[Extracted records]
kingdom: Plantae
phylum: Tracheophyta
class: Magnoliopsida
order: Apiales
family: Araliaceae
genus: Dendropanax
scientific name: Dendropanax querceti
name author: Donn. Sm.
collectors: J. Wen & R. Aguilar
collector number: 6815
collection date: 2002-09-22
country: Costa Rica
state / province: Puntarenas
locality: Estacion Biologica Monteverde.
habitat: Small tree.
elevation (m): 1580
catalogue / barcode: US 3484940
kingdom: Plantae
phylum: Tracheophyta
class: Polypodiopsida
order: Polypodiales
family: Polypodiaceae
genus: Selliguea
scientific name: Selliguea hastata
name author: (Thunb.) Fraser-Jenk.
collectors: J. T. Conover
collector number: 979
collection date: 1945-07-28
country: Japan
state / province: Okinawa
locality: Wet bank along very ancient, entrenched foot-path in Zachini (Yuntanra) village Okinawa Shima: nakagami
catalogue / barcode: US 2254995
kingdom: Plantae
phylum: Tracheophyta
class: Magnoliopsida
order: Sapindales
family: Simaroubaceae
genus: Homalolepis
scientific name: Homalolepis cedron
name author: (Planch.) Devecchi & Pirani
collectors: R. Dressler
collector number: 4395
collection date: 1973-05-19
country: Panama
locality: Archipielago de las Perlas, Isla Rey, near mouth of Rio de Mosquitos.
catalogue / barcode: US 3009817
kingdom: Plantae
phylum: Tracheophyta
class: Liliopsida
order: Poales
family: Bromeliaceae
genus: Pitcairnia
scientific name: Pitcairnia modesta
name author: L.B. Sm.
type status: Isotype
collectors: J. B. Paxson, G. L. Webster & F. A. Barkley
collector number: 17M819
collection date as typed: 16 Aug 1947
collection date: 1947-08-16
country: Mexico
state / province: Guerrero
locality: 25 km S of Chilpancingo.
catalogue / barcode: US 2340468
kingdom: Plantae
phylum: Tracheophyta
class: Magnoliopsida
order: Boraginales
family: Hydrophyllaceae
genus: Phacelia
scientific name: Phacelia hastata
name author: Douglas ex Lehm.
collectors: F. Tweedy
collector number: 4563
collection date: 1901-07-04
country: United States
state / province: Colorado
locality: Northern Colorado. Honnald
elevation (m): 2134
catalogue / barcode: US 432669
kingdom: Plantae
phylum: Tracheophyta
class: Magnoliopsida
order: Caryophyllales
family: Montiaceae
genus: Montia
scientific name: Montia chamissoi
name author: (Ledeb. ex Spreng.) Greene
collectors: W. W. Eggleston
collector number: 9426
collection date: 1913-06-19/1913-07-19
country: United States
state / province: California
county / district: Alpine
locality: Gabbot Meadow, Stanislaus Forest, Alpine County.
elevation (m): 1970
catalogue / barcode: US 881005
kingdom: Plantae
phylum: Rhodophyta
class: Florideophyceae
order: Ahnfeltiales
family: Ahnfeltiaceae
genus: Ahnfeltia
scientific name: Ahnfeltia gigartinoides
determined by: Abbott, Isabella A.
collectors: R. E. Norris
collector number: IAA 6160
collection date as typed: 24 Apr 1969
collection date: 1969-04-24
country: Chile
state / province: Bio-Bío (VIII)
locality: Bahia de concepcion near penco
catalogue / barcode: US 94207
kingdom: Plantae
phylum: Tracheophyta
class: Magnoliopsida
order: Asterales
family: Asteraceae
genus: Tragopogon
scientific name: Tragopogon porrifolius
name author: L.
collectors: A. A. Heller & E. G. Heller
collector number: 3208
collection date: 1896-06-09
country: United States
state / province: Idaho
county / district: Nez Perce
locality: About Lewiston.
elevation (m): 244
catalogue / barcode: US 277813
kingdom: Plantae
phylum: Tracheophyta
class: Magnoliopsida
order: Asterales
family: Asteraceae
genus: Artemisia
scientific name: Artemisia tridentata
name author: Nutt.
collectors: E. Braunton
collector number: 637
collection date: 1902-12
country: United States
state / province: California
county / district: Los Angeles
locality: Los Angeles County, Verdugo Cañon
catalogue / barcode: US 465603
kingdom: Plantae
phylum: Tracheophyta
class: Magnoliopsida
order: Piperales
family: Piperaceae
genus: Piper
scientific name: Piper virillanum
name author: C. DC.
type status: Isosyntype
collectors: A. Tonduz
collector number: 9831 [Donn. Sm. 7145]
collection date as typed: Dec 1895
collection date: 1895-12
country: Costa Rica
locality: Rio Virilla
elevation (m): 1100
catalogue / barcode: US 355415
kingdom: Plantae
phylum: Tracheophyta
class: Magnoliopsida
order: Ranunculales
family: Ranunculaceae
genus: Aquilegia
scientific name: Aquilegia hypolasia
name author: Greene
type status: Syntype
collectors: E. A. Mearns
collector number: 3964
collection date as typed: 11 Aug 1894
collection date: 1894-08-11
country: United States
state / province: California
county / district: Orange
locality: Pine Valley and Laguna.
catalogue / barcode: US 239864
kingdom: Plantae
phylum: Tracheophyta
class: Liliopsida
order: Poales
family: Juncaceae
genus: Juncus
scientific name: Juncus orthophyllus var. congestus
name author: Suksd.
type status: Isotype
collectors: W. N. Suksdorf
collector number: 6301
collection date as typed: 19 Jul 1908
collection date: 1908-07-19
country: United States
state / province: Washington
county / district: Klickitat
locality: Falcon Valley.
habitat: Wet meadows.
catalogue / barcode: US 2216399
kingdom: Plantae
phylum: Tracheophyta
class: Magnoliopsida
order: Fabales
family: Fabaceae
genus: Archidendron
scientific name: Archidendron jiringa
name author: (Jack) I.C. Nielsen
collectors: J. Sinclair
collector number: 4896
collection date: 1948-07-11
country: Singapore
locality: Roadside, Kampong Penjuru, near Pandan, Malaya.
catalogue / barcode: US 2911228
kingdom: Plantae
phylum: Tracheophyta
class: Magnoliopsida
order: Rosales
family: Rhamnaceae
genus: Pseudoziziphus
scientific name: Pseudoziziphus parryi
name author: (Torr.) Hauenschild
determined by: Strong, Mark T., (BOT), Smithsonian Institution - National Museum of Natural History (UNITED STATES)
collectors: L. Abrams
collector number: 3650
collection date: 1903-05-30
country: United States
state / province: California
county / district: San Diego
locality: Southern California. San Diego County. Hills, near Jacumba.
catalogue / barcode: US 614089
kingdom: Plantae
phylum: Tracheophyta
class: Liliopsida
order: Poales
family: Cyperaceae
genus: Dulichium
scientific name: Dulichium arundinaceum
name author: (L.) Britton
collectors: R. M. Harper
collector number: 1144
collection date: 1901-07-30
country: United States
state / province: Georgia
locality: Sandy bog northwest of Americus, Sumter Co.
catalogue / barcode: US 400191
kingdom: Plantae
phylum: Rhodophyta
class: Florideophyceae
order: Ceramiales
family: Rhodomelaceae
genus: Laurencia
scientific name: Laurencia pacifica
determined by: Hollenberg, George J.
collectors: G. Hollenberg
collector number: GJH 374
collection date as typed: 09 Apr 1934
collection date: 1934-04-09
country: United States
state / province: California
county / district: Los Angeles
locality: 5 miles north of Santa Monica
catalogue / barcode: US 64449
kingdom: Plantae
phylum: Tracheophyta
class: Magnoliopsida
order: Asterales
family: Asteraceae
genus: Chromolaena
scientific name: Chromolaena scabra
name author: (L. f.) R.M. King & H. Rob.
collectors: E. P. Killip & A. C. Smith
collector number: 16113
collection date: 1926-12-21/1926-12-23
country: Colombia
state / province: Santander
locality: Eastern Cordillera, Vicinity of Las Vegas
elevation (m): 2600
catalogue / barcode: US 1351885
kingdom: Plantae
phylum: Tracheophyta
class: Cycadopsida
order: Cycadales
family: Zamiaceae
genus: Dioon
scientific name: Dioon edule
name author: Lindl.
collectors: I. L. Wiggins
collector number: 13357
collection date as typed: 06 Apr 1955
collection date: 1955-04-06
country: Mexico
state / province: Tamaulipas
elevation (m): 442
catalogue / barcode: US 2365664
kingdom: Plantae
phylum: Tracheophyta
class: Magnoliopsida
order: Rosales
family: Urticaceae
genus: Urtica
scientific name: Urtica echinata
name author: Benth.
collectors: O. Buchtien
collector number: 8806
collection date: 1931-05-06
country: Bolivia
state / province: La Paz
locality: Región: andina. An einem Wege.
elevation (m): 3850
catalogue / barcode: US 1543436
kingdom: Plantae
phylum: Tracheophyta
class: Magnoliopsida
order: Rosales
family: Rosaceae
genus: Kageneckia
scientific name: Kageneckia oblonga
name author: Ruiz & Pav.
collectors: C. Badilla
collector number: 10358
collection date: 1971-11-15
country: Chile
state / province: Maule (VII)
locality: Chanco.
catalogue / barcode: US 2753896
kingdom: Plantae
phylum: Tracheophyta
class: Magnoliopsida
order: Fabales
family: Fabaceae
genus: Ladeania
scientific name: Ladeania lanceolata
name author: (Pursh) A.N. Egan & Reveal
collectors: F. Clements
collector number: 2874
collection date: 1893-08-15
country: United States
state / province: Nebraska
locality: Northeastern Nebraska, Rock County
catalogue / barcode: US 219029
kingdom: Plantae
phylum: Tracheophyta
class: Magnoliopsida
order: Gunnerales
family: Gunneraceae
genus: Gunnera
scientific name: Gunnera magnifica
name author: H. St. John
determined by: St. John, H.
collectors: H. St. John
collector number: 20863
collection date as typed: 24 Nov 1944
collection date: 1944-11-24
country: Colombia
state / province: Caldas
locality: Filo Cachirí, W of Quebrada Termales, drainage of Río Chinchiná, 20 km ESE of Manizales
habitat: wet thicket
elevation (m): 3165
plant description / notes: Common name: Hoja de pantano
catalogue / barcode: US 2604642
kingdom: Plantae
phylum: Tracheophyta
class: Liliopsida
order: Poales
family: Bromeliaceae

◆ Task prompt ◆
Turn the lines of the records between the line containing "genus: Tragopogon" and the line containing "state / province: Washington", inclusive, into a numbered list, leaving out any blank lines.

◆ Worked answer ◆
1. genus: Tragopogon
2. scientific name: Tragopogon porrifolius
3. name author: L.
4. collectors: A. A. Heller & E. G. Heller
5. collector number: 3208
6. collection date: 1896-06-09
7. country: United States
8. state / province: Idaho
9. county / district: Nez Perce
10. locality: About Lewiston.
11. elevation (m): 244
12. catalogue / barcode: US 277813
13. kingdom: Plantae
14. phylum: Tracheophyta
15. class: Magnoliopsida
16. order: Asterales
17. family: Asteraceae
18. genus: Artemisia
19. scientific name: Artemisia tridentata
20. name author: Nutt.
21. collectors: E. Braunton
22. collector number: 637
23. collection date: 1902-12
24. country: United States
25. state / province: California
26. county / district: Los Angeles
27. locality: Los Angeles County, Verdugo Cañon
28. catalogue / barcode: US 465603
29. kingdom: Plantae
30. phylum: Tracheophyta
31. class: Magnoliopsida
32. order: Piperales
33. family: Piperaceae
34. genus: Piper
35. scientific name: Piper virillanum
36. name author: C. DC.
37. type status: Isosyntype
38. collectors: A. Tonduz
39. collector number: 9831 [Donn. Sm. 7145]
40. collection date as typed: Dec 1895
41. collection date: 1895-12
42. country: Costa Rica
43. locality: Rio Virilla
44. elevation (m): 1100
45. catalogue / barcode: US 355415
46. kingdom: Plantae
47. phylum: Tracheophyta
48. class: Magnoliopsida
49. order: Ranunculales
50. family: Ranunculaceae
51. genus: Aquilegia
52. scientific name: Aquilegia hypolasia
53. name author: Greene
54. type status: Syntype
55. collectors: E. A. Mearns
56. collector number: 3964
57. collection date as typed: 11 Aug 1894
58. collection date: 1894-08-11
59. country: United States
60. state / province: California
61. county / district: Orange
62. locality: Pine Valley and Laguna.
63. catalogue / barcode: US 239864
64. kingdom: Plantae
65. phylum: Tracheophyta
66. class: Liliopsida
67. order: Poales
68. family: Juncaceae
69. genus: Juncus
70. scientific name: Juncus orthophyllus var. congestus
71. name author: Suksd.
72. type status: Isotype
73. collectors: W. N. Suksdorf
74. collector number: 6301
75. collection date as typed: 19 Jul 1908
76. collection date: 1908-07-19
77. country: United States
78. state / province: Washington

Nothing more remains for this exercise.